(Materials provided)

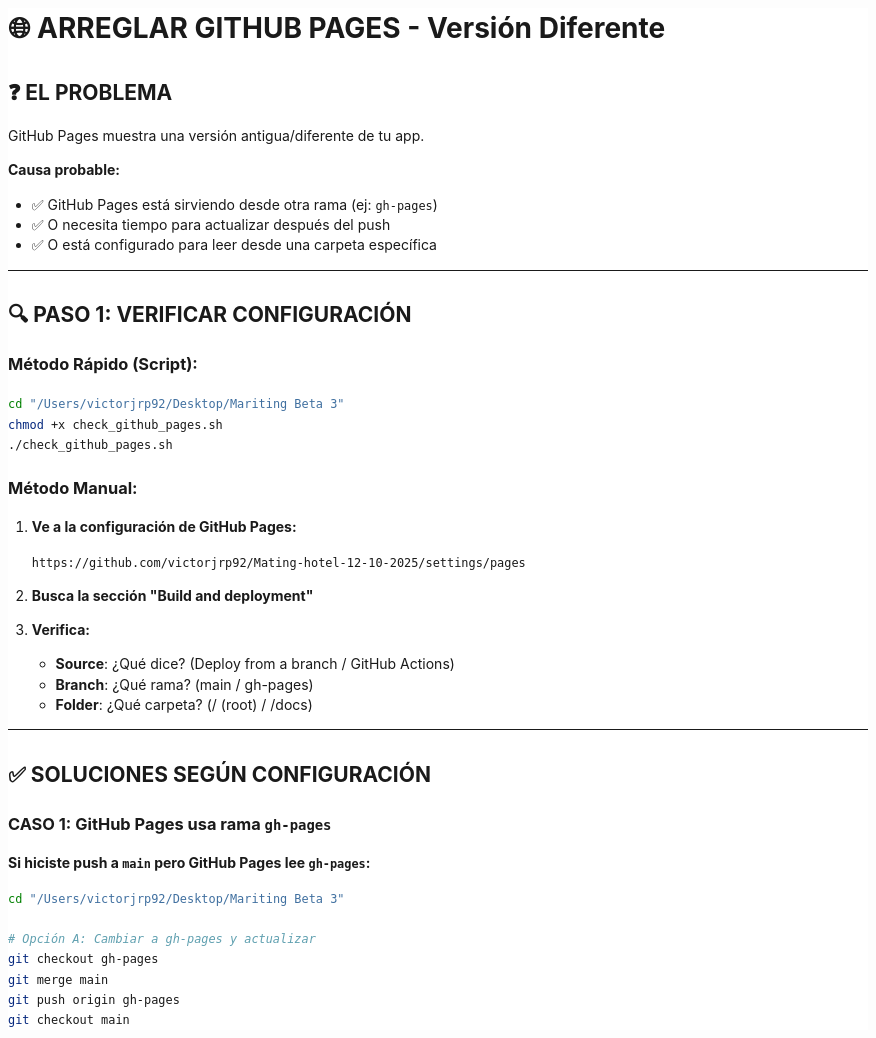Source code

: # 🌐 ARREGLAR GITHUB PAGES - Versión Diferente

## ❓ EL PROBLEMA

GitHub Pages muestra una versión antigua/diferente de tu app.

**Causa probable:**
- ✅ GitHub Pages está sirviendo desde otra rama (ej: `gh-pages`)
- ✅ O necesita tiempo para actualizar después del push
- ✅ O está configurado para leer desde una carpeta específica

---

## 🔍 PASO 1: VERIFICAR CONFIGURACIÓN

### Método Rápido (Script):
```bash
cd "/Users/victorjrp92/Desktop/Mariting Beta 3"
chmod +x check_github_pages.sh
./check_github_pages.sh
```

### Método Manual:

1. **Ve a la configuración de GitHub Pages:**
   ```
   https://github.com/victorjrp92/Mating-hotel-12-10-2025/settings/pages
   ```

2. **Busca la sección "Build and deployment"**

3. **Verifica:**
   - **Source**: ¿Qué dice? (Deploy from a branch / GitHub Actions)
   - **Branch**: ¿Qué rama? (main / gh-pages)
   - **Folder**: ¿Qué carpeta? (/ (root) / /docs)

---

## ✅ SOLUCIONES SEGÚN CONFIGURACIÓN

### CASO 1: GitHub Pages usa rama `gh-pages`

**Si hiciste push a `main` pero GitHub Pages lee `gh-pages`:**

```bash
cd "/Users/victorjrp92/Desktop/Mariting Beta 3"

# Opción A: Cambiar a gh-pages y actualizar
git checkout gh-pages
git merge main
git push origin gh-pages
git checkout main
```
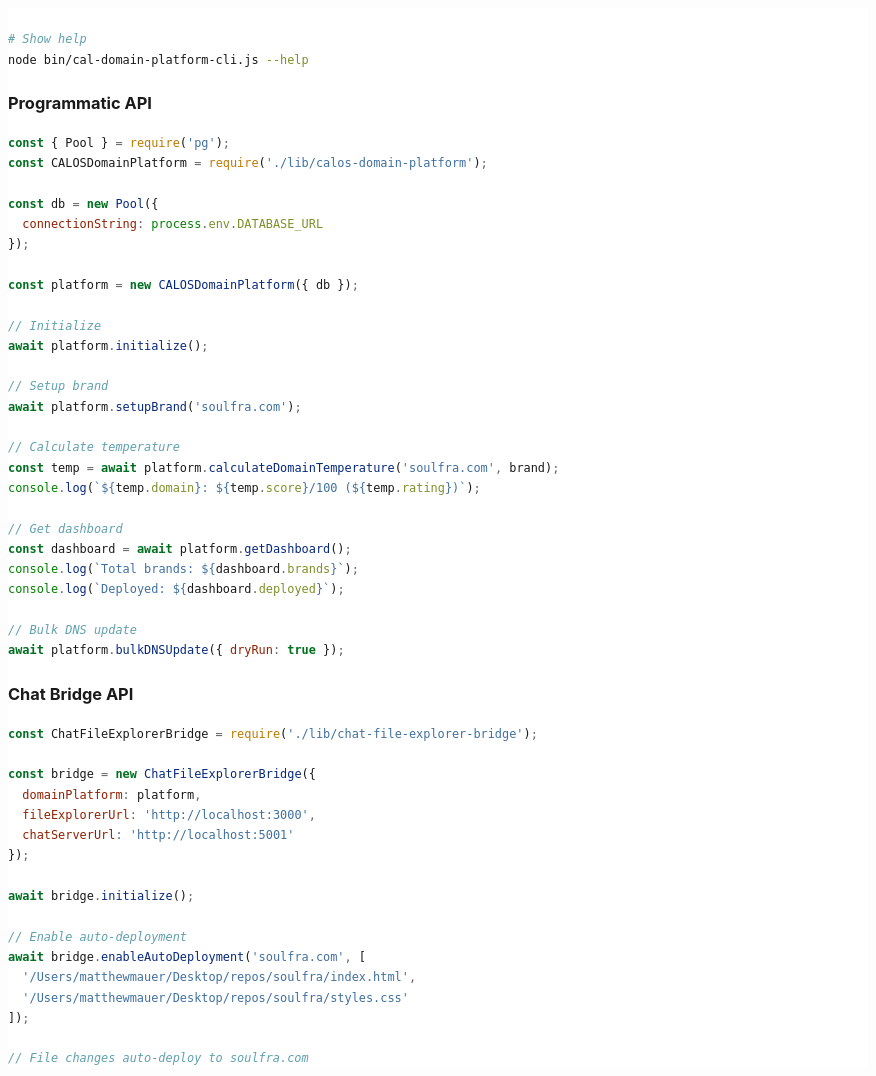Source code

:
```bash

# Show help
node bin/cal-domain-platform-cli.js --help
```

### Programmatic API
```javascript
const { Pool } = require('pg');
const CALOSDomainPlatform = require('./lib/calos-domain-platform');

const db = new Pool({
  connectionString: process.env.DATABASE_URL
});

const platform = new CALOSDomainPlatform({ db });

// Initialize
await platform.initialize();

// Setup brand
await platform.setupBrand('soulfra.com');

// Calculate temperature
const temp = await platform.calculateDomainTemperature('soulfra.com', brand);
console.log(`${temp.domain}: ${temp.score}/100 (${temp.rating})`);

// Get dashboard
const dashboard = await platform.getDashboard();
console.log(`Total brands: ${dashboard.brands}`);
console.log(`Deployed: ${dashboard.deployed}`);

// Bulk DNS update
await platform.bulkDNSUpdate({ dryRun: true });
```

### Chat Bridge API
```javascript
const ChatFileExplorerBridge = require('./lib/chat-file-explorer-bridge');

const bridge = new ChatFileExplorerBridge({
  domainPlatform: platform,
  fileExplorerUrl: 'http://localhost:3000',
  chatServerUrl: 'http://localhost:5001'
});

await bridge.initialize();

// Enable auto-deployment
await bridge.enableAutoDeployment('soulfra.com', [
  '/Users/matthewmauer/Desktop/repos/soulfra/index.html',
  '/Users/matthewmauer/Desktop/repos/soulfra/styles.css'
]);

// File changes auto-deploy to soulfra.com
```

(End Materials provided)

#### Directions:
Could you filter the material above and copy each line that holds the word "Método"?

#### Task result:
### Método Rápido (Script):
### Método Manual:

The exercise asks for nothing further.